Role of Magnetization Transfer MRI, Diffusion Tensor Imaging, Diffusion non-Tensor Imaging (q-space), Myelin Water Imaging, fMRI and Perfusion in detailed evaluation of spinal cord in trauma are also being investigated [91]. Functional MRI has been tried in spinal cord similar to what has been already established in brain imaging [92]. Diffusion tensor imaging (DTI) has been employed to assess microstructure of muscle tissue in its physiological and pathological stages. Thus, track subtle changes of muscle tissue composition especially in important muscles like back muscles. These strategies are being aimed at early interventions that can prevent occurrence or help better treat related pathologies affecting these muscles [93]. Dixon based fatty changes in muscles are shown equivalent to MR spectroscopy, a metabolic imaging quantitative technique [94].
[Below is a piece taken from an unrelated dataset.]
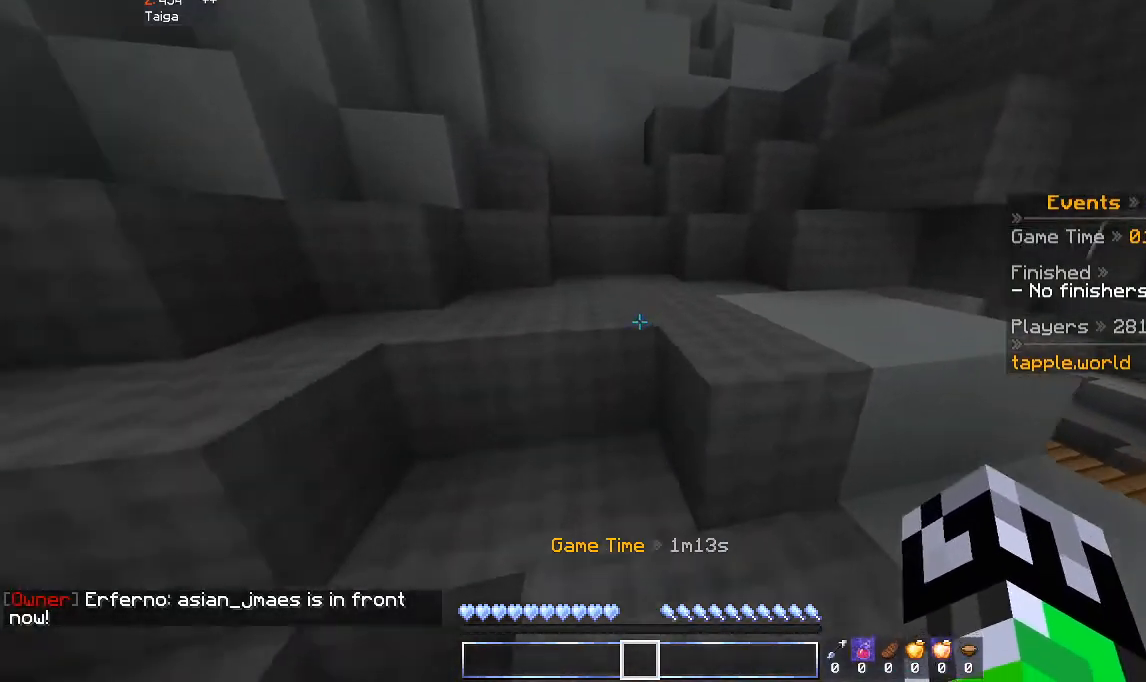
{"keys": ["space", "w"], "mouse": [], "events": [[133, "d", "down"], [200, "a", "up"], [200, "space", "up"], [333, "d", "up"], [433, "space", "down"]]}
Multiple studies have shown the application of Hybrid SPECT with CT fusion to identify potential sites for treatment in patients with axial neck and back pain. Presurgical assessment for hypermetabolic foci on spinal SPECT imaging correlating with back pain sites and similar post-operative assessment have been show to produce better outcomes in early investigations [95].

ASL can be used to assess marrow perfusion and hence biological changes within the bones. It might have role in finding bone loss, fatty conversion, directing interventions, and evaluate therapy response and prognosis based on perfusion changes [96].

To conclude, radiologic imaging of spine has come a long way with many advanced techniques being currently in use and many on horizon. Gaining understanding of optimal indications of different imaging modalities is essential for a reader to prudently apply these technologies in their practice for the benefit of patients.